### WORK REQUIRED:
Line by line, set down the records below from the first line through the line containing "Lisa Kleypas blev". Omit the pictures.

### RECORDS PROVIDED:
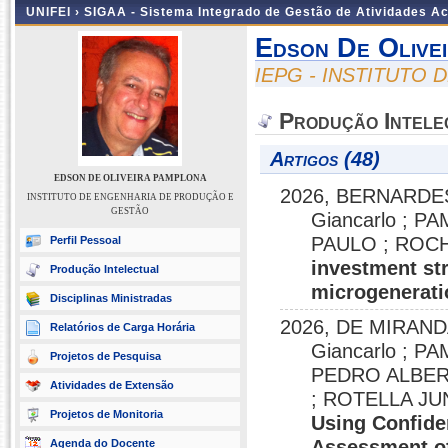
UNIFEI ›
SIGAA - Sistema Integrado de Gestão de Atividades 
Edson De Olive
IEPG - INSTITUTO
Produção Intele
Artigos (48)
EDSON DE OLIVEIRA PAMPLONA
2026, BERNARDES
INSTITUTO DE ENGENHARIA DE PRODUÇÃO E
GESTÃO
Giancarlo ; 
PAULO ; ROCH
Perfil Pessoal
investment str
Produção Intelectual
microgenerati
Disciplinas Ministradas
2026, DE MIRAND
Relatórios de Carga Horária
Giancarlo ; 
Projetos de Pesquisa
PEDRO ALBER
Atividades de Extensão
; ROTELLA JU
Projetos de Monitoria
Using Confide
Assessment o
Agenda do Docente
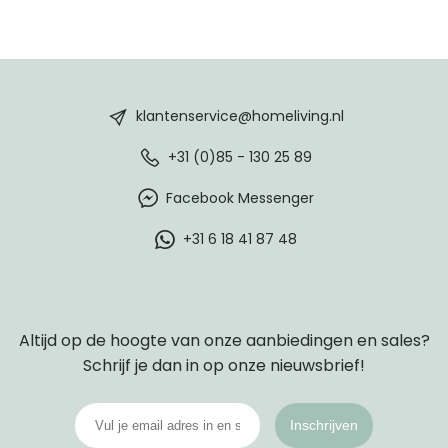
HomeLiving
footer
klantenservice@homeliving.nl
+31 (0)85 - 130 25 89
Facebook Messenger
+31 6 18 41 87 48
Altijd op de hoogte van onze aanbiedingen en sales?
Schrijf je dan in op onze nieuwsbrief!
Inschrijven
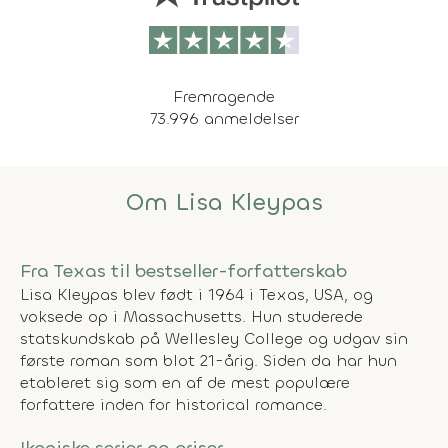
Fremragende
73.996 anmeldelser
Om Lisa Kleypas
Fra Texas til bestseller-forfatterskab
Lisa Kleypas blev født i 1964 i Texas, USA, og
voksede op i Massachusetts. Hun studerede
statskundskab på Wellesley College og udgav sin
første roman som blot 21-årig. Siden da har hun
etableret sig som en af de mest populære
forfattere inden for historical romance.
Ikoniske serier og priser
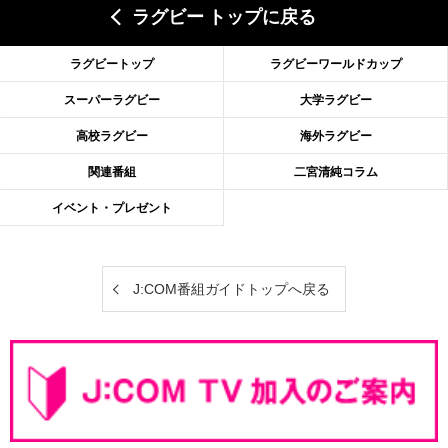
ラグビー トップに戻る
ラグビートップ
ラグビーワールドカップ
スーパーラグビー
大学ラグビー
高校ラグビー
海外ラグビー
関連番組
二宮清純コラム
イベント・プレゼント
J:COM番組ガイドトップへ戻る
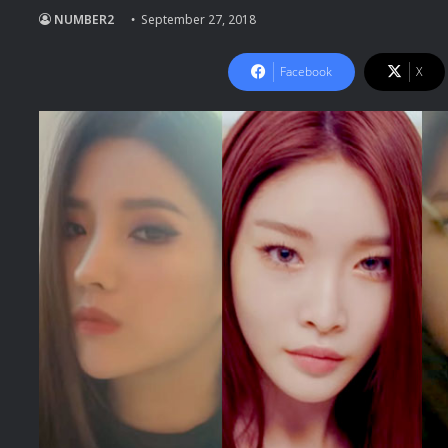
NUMBER2
September 27, 2018
Facebook
X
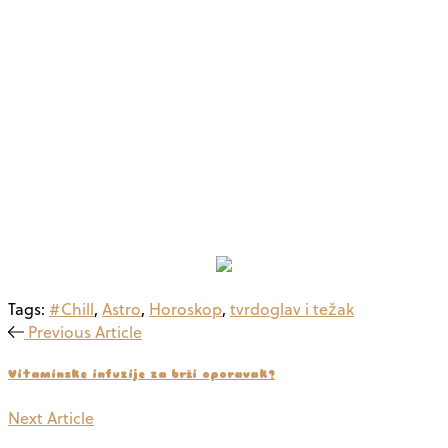
Tags:
#Chill
,
Astro
,
Horoskop
,
tvrdoglav i težak
Previous Article
Vitaminske infuzije za brži oporavak?
Next Article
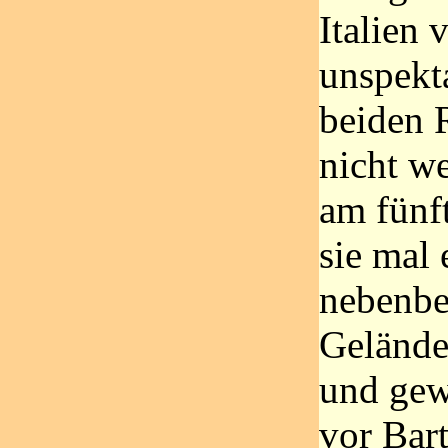
Italien 
unspekt
beiden R
nicht we
am fünf
sie mal 
nebenbe
Gelände
und gew
vor Bart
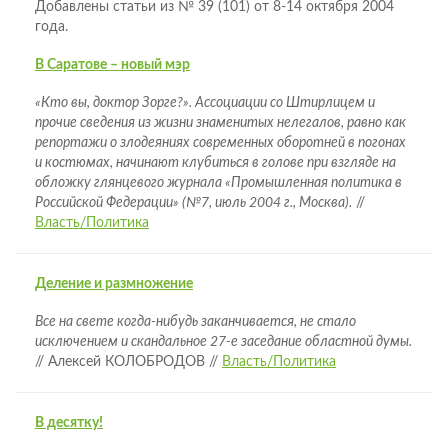
Добавлены статьи из № 39 (101) от 8-14 октября 2004
года.
В Саратове – новый мэр
«Кто вы, доктор Зорге?». Ассоциации со Штирлицем и
прочие сведения из жизни знаменитых нелегалов, равно как
репортажи о злодеяниях современных оборотней в погонах
и костюмах, начинают клубиться в голове при взгляде на
обложку глянцевого журнала «Промышленная политика в
Российской Федерации» (№7, июль 2004 г., Москва).
//
Власть/Политика
Деление и размножение
Все на свете когда-нибудь заканчивается, не стало
исключением и скандальное 27-е заседание областной думы.
// Алексей КОЛОБРОДОВ //
Власть/Политика
В десятку!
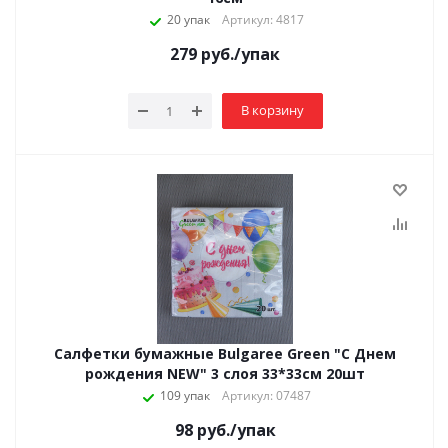
20 упак
Артикул: 4817
279
руб.
/упак
В корзину
Салфетки бумажные Bulgaree Green "С Днем
рождения NEW" 3 слоя 33*33см 20шт
109 упак
Артикул: 07487
98
руб.
/упак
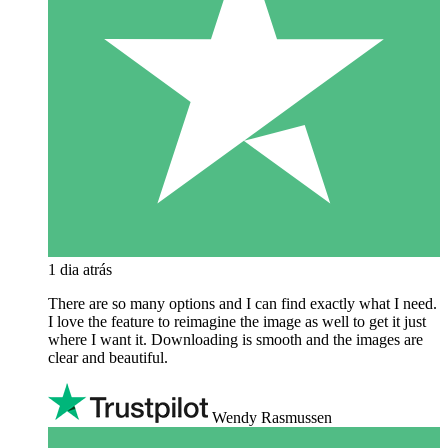
1 dia atrás
There are so many options and I can find exactly what I need.
I love the feature to reimagine the image as well to get it just
where I want it. Downloading is smooth and the images are
clear and beautiful.
Wendy Rasmussen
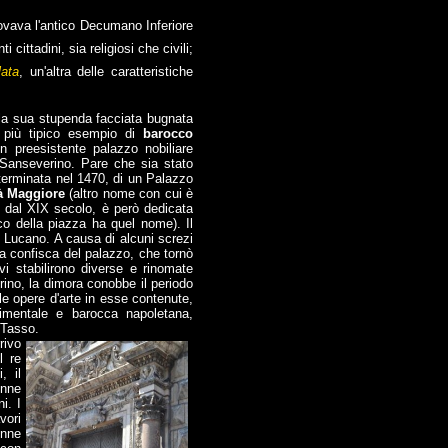
ovava l'antico Decumano Inferiore
cittadini, sia religiosi che civili;
lata
, un'altra delle caratteristiche
la sua stupenda facciata bugnata
l più tipico esempio di
barocco
un preesistente palazzo nobiliare
 Sanseverino.
Pare che sia stato
terminata nel 1470, di un Palazzo
tà Maggiore
(altro nome con cui è
 dal XIX secolo, è però dedicata
co della piazza ha quel nome). Il
 Lucano. A causa di alcuni screzi
 la confisca del palazzo, che tornò
vi stabilirono diverse e rinomate
ino, la dimora conobbe il periodo
le opere d'arte in esse contenute,
scimentale e barocca napoletana,
 Tasso.
rivo
l re
, il
enne
i. I
vori
enne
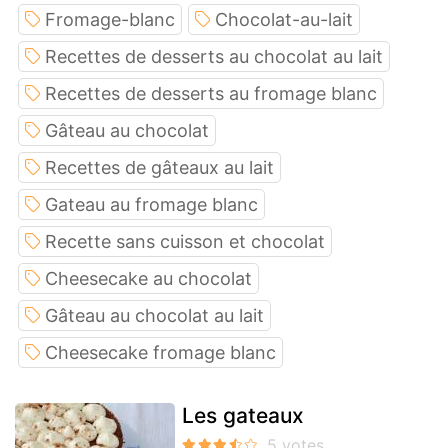
Fromage-blanc
Chocolat-au-lait
Recettes de desserts au chocolat au lait
Recettes de desserts au fromage blanc
Gâteau au chocolat
Recettes de gâteaux au lait
Gateau au fromage blanc
Recette sans cuisson et chocolat
Cheesecake au chocolat
Gâteau au chocolat au lait
Cheesecake fromage blanc
Les gateaux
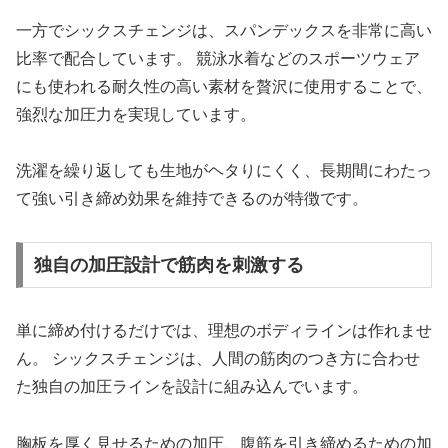
一方でシックスチェンジは、スパンデックスを非常に高い
比率で配合しています。 競泳水着などのスポーツウェア
にも使われる耐久性の高い素材を贅沢に使用することで、
強烈な加圧力を実現しています。
洗濯を繰り返しても生地がヘタりにくく、長期間にわたっ
て強い引き締め効果を維持できるのが特徴です。
独自の加圧設計で筋肉を刺激する
単に締め付けるだけでは、理想のボディラインは作れませ
ん。 シックスチェンジは、人間の筋肉のつき方に合わせ
た独自の加圧ラインを設計に組み込んでいます。
胸板を厚く見せるための加圧、腹筋を引き締めるための加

### PROBLEM SOLUTION:
UNIFEI ›
SIGAA - Sistema Integrado de Gestão de Atividades 
Edson De Olive
IEPG - INSTITUTO
Produção Intele
Artigos (48)
EDSON DE OLIVEIRA PAMPLONA
2026, BERNARDES
INSTITUTO DE ENGENHARIA DE PRODUÇÃO E
GESTÃO
Giancarlo ; 
PAULO ; ROCH
Perfil Pessoal
investment str
Produção Intelectual
microgenerati
Disciplinas Ministradas
2026, DE MIRAND
Relatórios de Carga Horária
Giancarlo ; 
Projetos de Pesquisa
PEDRO ALBER
Atividades de Extensão
; ROTELLA JU
Projetos de Monitoria
Using Confide
Assessment o
Agenda do Docente
HomeLiving
footer
klantenservice@homeliving.nl
+31 (0)85 - 130 25 89
Facebook Messenger
+31 6 18 41 87 48
Altijd op de hoogte van onze aanbiedingen en sales?
Schrijf je dan in op onze nieuwsbrief!
Inschrijven
Fremragende
73.996 anmeldelser
Om Lisa Kleypas
Fra Texas til bestseller-forfatterskab
Lisa Kleypas blev født i 1964 i Texas, USA, og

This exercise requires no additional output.